*Data in this exercise:*
--
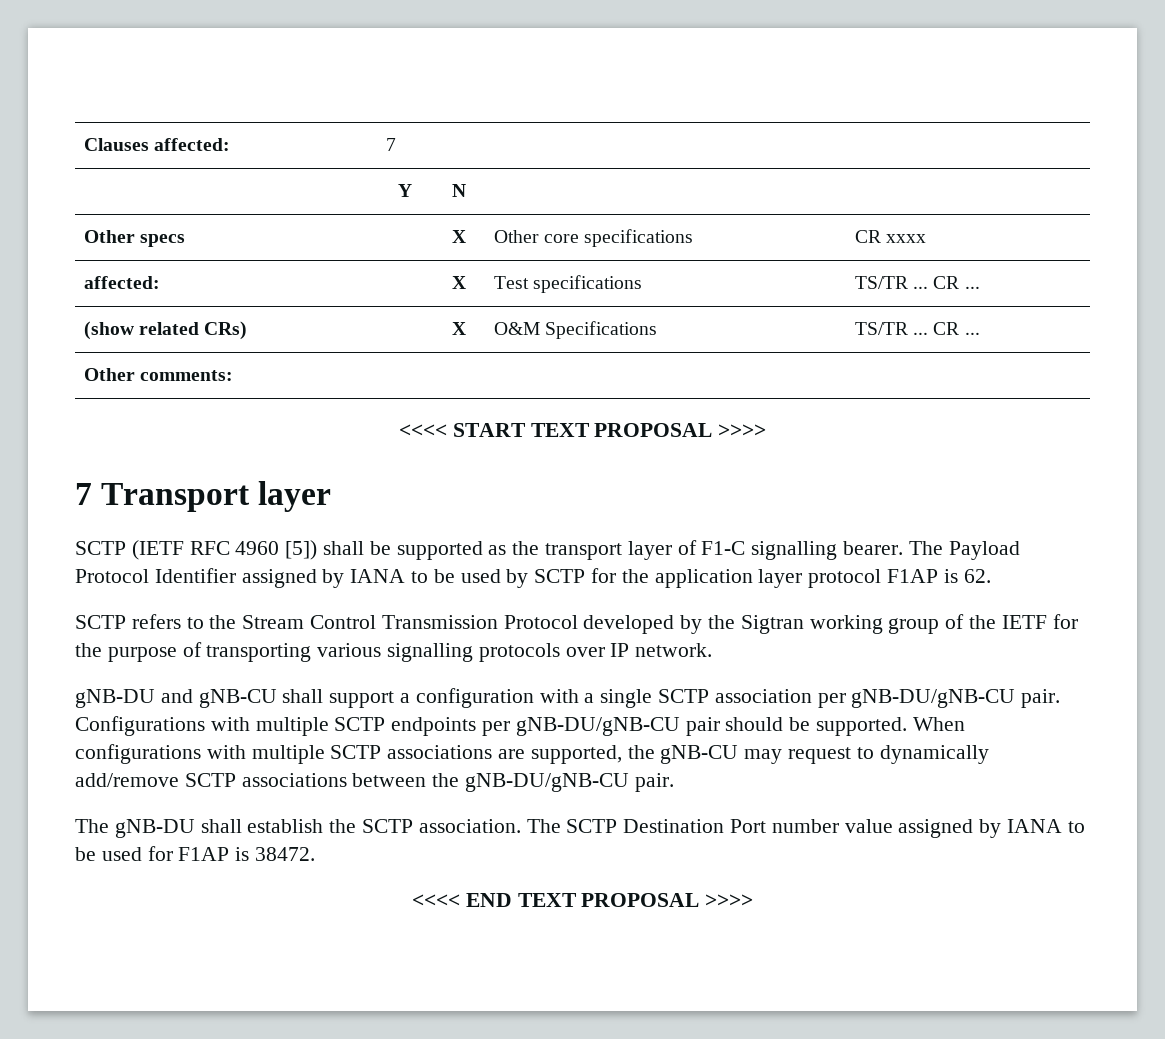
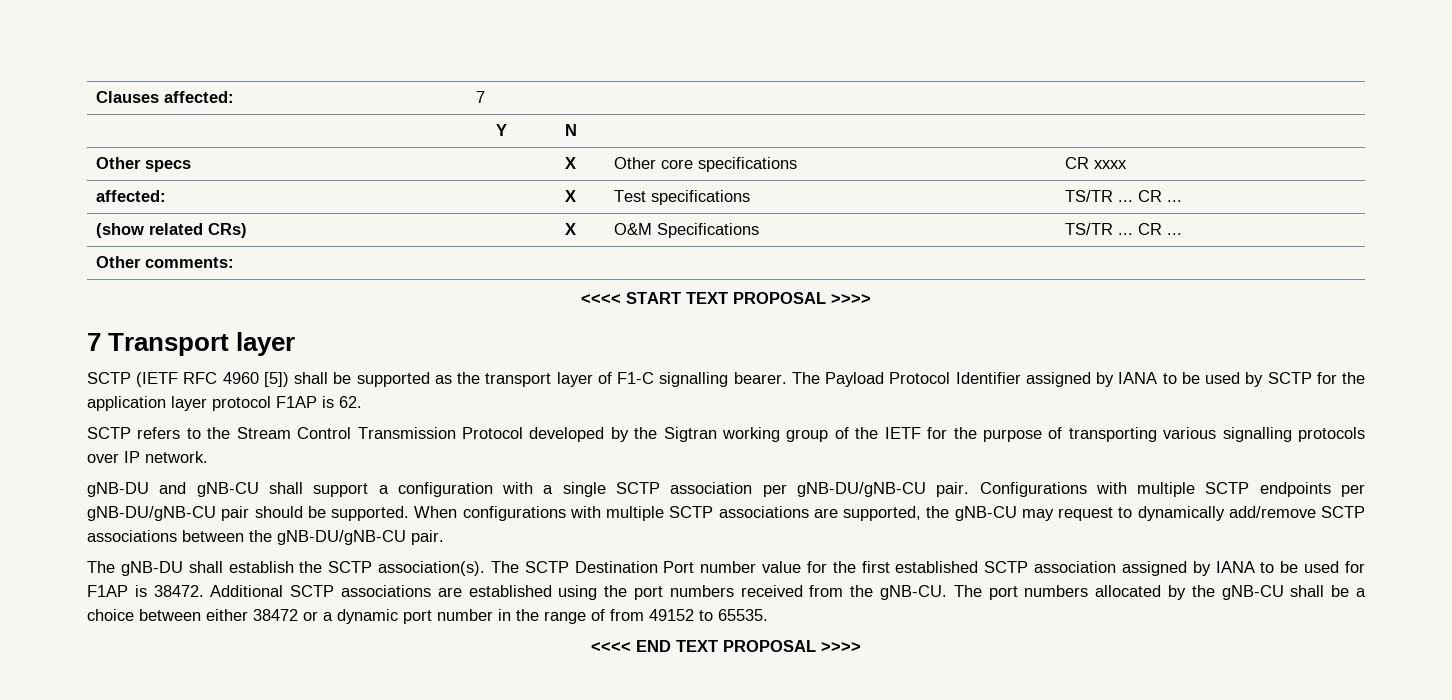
[418,819,521,833] association. -> [378,561,486,576] association(s).
(893, 826) none -> [806,561,1117,573] for the first established SCTP association
(316, 854) none -> [210,585,1366,600] [87,609,768,624] Additional SCTP associations are established using the port numbers received from the gNB-CU. The port numbers allocated by the gNB-CU shall be a choice between either 38472 or a dynamic port number in the range of from 49152 to 65535.

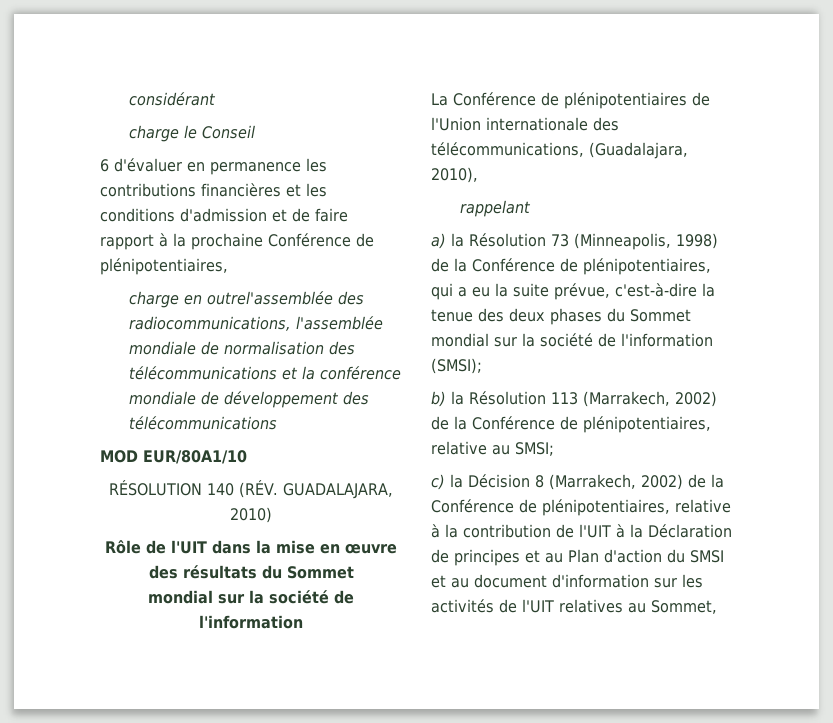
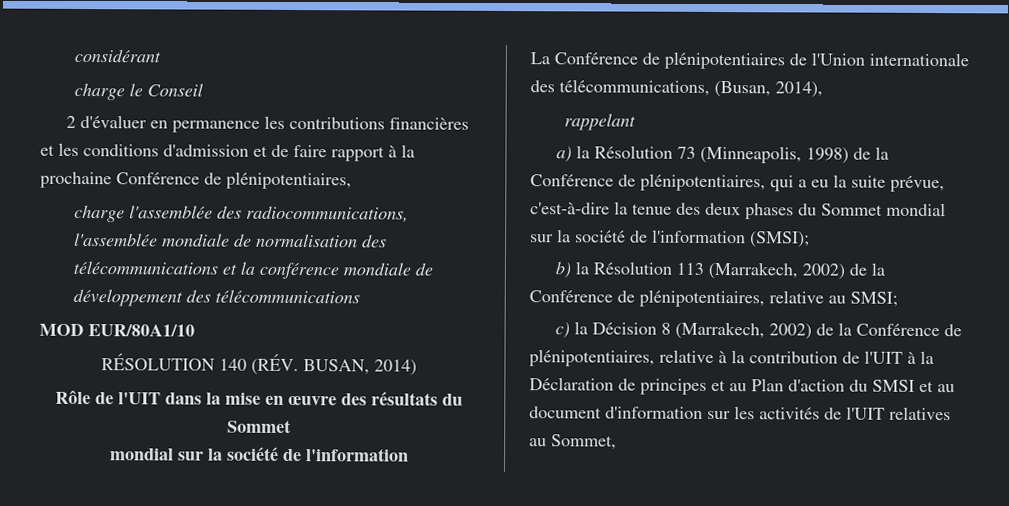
[100,159,109,172] 6 -> [66,115,77,128] 2
[183,291,333,305] en outrel'assemblée -> [129,205,214,219] l'assemblée
[283,483,394,499] [230,507,272,523] GUADALAJARA, 2010) -> [303,359,417,376] BUSAN, 2014)
[589,142,688,159] [431,167,478,183] (Guadalajara, 2010), -> [714,80,823,98] (Busan, 2014),

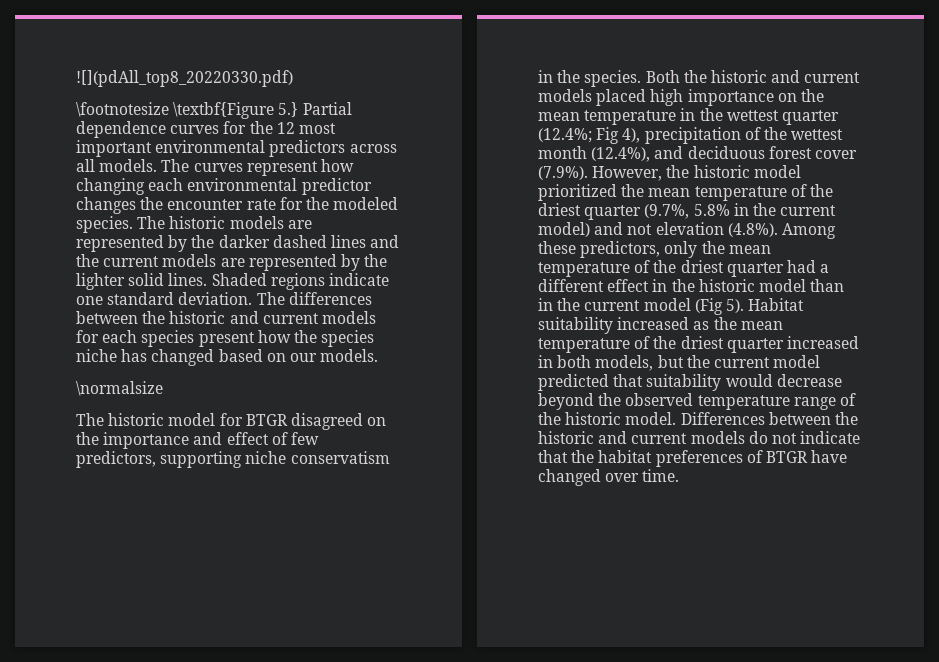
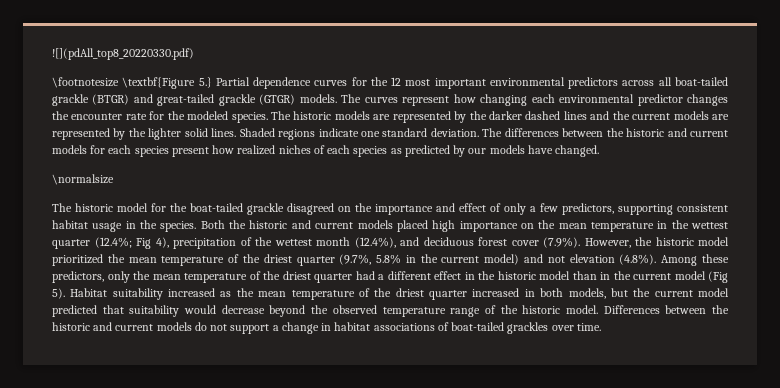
(95, 165) none -> [674,77,728,86] [52,94,296,106] boat-tailed grackle (BTGR) and great-tailed grackle (GTGR)
[293,330,375,347] [76,349,379,366] the species niche has changed based on our models. -> [237,145,600,157] realized niches of each species as predicted by our models have changed.
[245,414,288,426] BTGR -> [170,203,284,215] the boat-tailed grackle
(288, 438) none -> [504,203,536,215] only a
[245,451,390,464] niche conservatism -> [677,204,728,212] [52,220,123,232] consistent habitat usage
[800,431,861,444] [538,450,848,467] [538,469,601,486] indicate that the habitat preferences of BTGR have changed -> [230,322,549,334] support a change in habitat associations of boat-tailed grackles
--
In the records above, collect each line with "boat".

*Response area:*
(95, 165) none -> [674,77,728,86] [52,94,296,106] boat-tailed grackle (BTGR) and great-tailed grackle (GTGR)
[245,414,288,426] BTGR -> [170,203,284,215] the boat-tailed grackle
[800,431,861,444] [538,450,848,467] [538,469,601,486] indicate that the habitat preferences of BTGR have changed -> [230,322,549,334] support a change in habitat associations of boat-tailed grackles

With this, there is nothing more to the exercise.